Because most items probably won’t be going back into the house, Duckworth recommends gathering packing materials. “Boxes of all sizes, sturdy tape, bubble wrap and tissue paper,” Duckworth says. “Of course, you will also need garbage bags, and I also recommend having large plastic bins to pack anything for storage.”

If there’s a lot to throw away, consider renting a dumpster. Costs vary depending on the company and size of the dumpster, but most charge $200 to $800 per week.

Dispose of Unwanted Items

Not every home cleanup is the same, and the cleaning and decluttering process is different for everyone, Price says.

“For some people, it can be really systematic, sticking to one task until it’s finished and then moving on. For others, it can be going back and forth between different tasks to help keep them motivated and engaged,” Price explains. “Find which process works for you and make sure to write down all the small tasks you need to do to clear the whole house so you stay on track.”

But before you can start organizing, you need to focus on trash. “I always like to start by throwing away any garbage,” Duckworth says. However, you’ll need to tread lightly, she adds, and go through items before throwing them out. The last thing you want to do is throw away something special or an important document.

In some situations, like the home of someone with hoarding tendencies, you may run into hazardous material. Before discarding it, wear disposable gloves, heavy work shoes, eye protection and a mask.

Check with a local waste management company or the municipal transfer station/recycling center for how to safely dispose of materials that should not be discarded with everyday trash, like computer monitors and kerosene. A pharmacy or fire station may accept unused or expired medications.

Sort and Organize

Marla Mock, president of home cleaning company Molly Maid, recommends decluttering first. “Going room by room, start with the spaces/rooms that are the most high-traffic and work your way down to the low-traffic areas.”

As you sort through everything, organize items into four categories: keep, donate, sell or toss. Price highly recommends using labels to stay organized. “Make sure you write clear labels – a sharpie and masking tape can work really well – that you can stick next to the pile and see at a glance. It’s easy to get confused between what items are going where, etc., so make it easier for yourself,” she says.

Duckworth uses clearly marked storage bins to hold items from the keep pile. Some of these items may go back into the home, be put into storage or given to family members.
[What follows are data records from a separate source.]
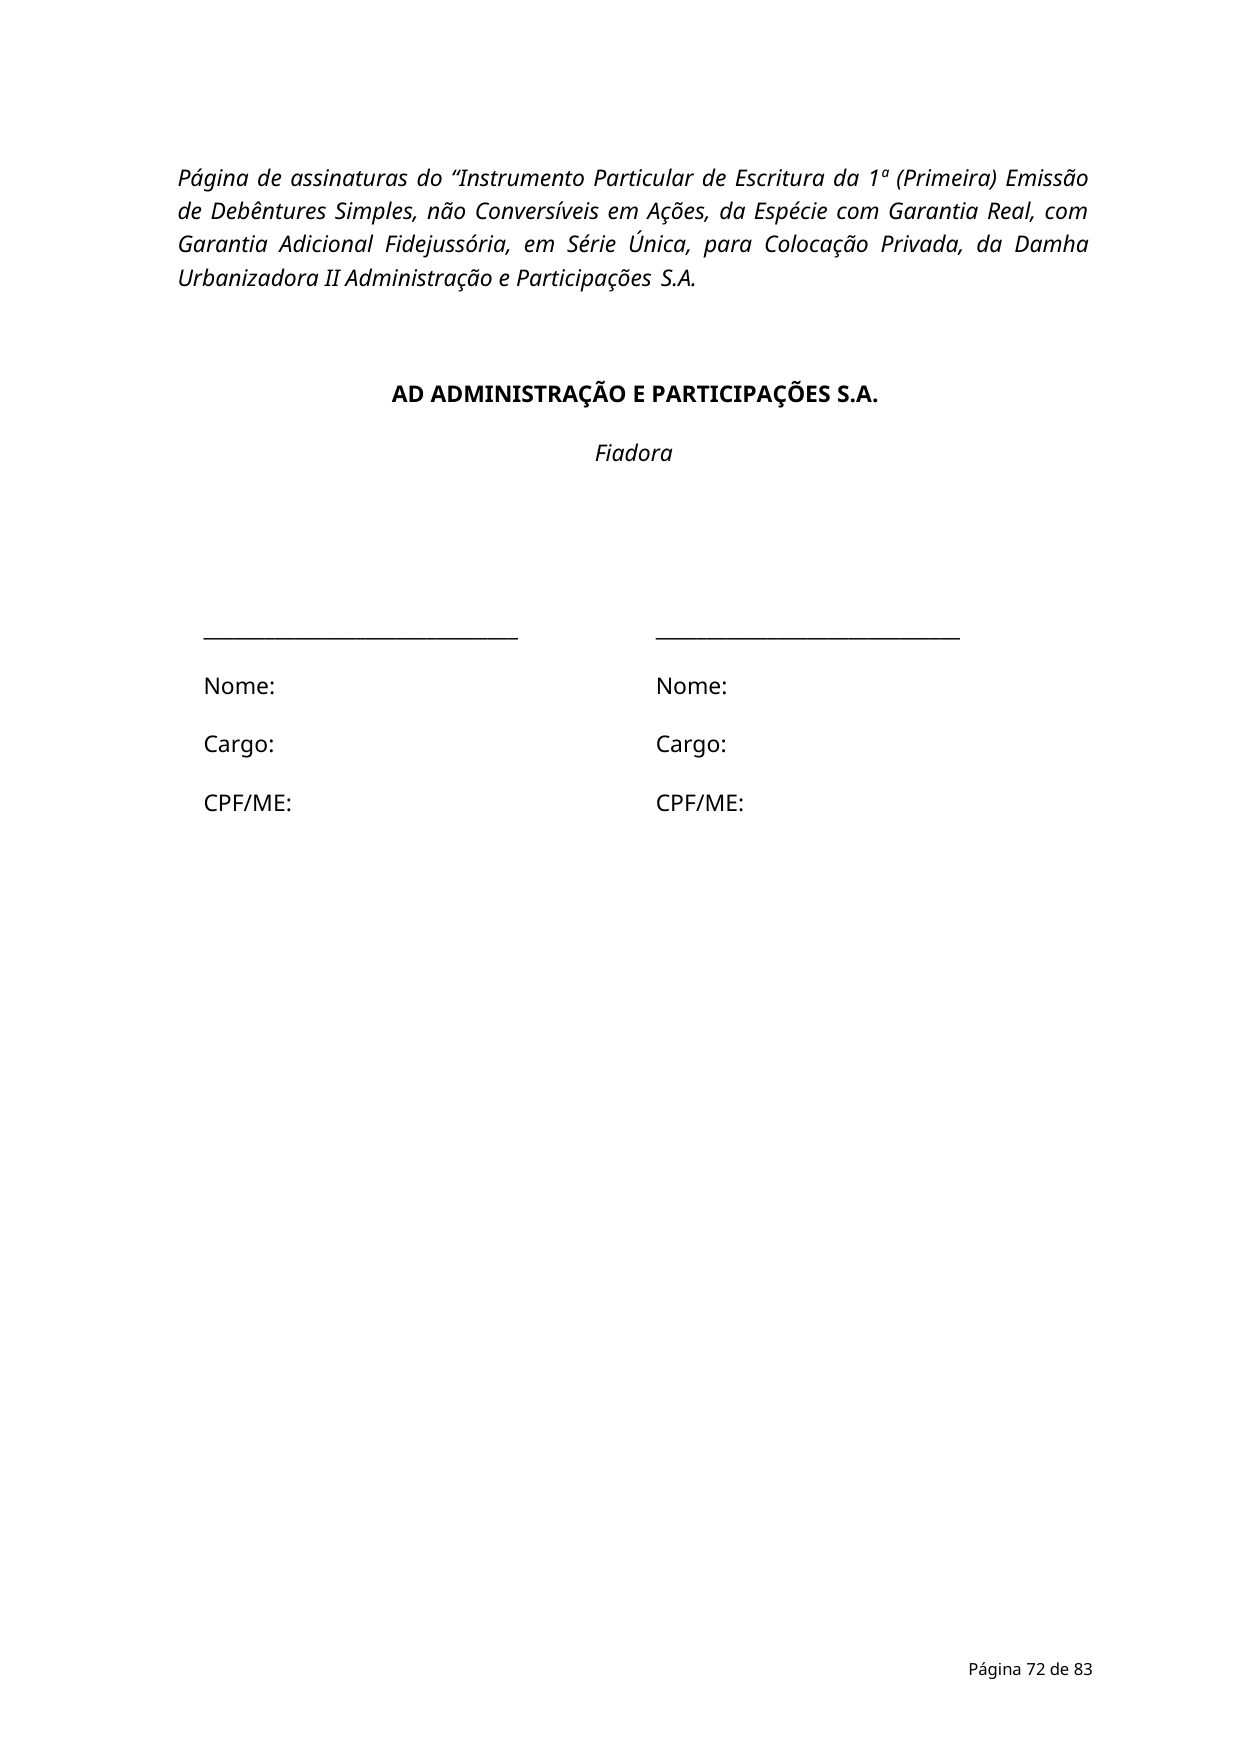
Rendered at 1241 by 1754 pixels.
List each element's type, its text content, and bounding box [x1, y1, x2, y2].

text Página de assinaturas do “Instrumento Particular de Escritura da 1ª (Primeira) Emissão de Debêntures Simples, não Conversíveis em Ações, da Espécie com Garantia Real, com Garantia Adicional Fidejussória, em Série Única, para Colocação Privada, da Damha Urbanizadora II Administração e Participações S.A. [177, 159, 1092, 293]
text AD ADMINISTRAÇÃO E PARTICIPAÇÕES S.A. [177, 376, 1092, 409]
text Fiadora [177, 434, 1092, 468]
table_header _______________________________ [192, 610, 644, 668]
table_cell Nome: [192, 668, 644, 726]
table_cell Cargo: CPF/ME: [192, 726, 644, 843]
table_cell Cargo: CPF/ME: [644, 726, 1093, 843]
table_cell Nome: [644, 668, 1093, 726]
table_header ______________________________ [644, 610, 1093, 668]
You can use labeled boxes to store items to donate, which Price says are items that are of good quality that could be used again. Research charities and nonprofits in your area, like Goodwill or the Salvation Army. Keep in mind that not all charities accept every kind of donation. For example, you may need to find local food banks and pantries if you wish to donate food, and some charities may reject specific types of medical equipment.

You can sell items of value, but Price advises donating instead. “Avoid trying to sell items, especially if you have lots to get rid of,” she says. “It slows down the process and items have to be stored until they're sold, which defeats the whole objective of decluttering.”

If you wish to sell items, consider using Facebook Marketplace or having a garage sale. Before you start advertising your sale, contact your county recorder’s office or your town’s city manager. Depending on where you live, you may need a permit.

Final Deep Clean

When everything is organized and out of the way, go room by room and do a deep clean. This is more than just decluttering; it’s clearing out a house for a blank slate or a fresh start. Dust, scrub and wipe every nook and cranny, from the ceiling all the way to the floors.

If you don’t want to do it yourself, you can always hire help. “We recommend hiring a professional cleaning service when tackling a home cleanout project once you’ve decluttered and organized your space,” Mock says.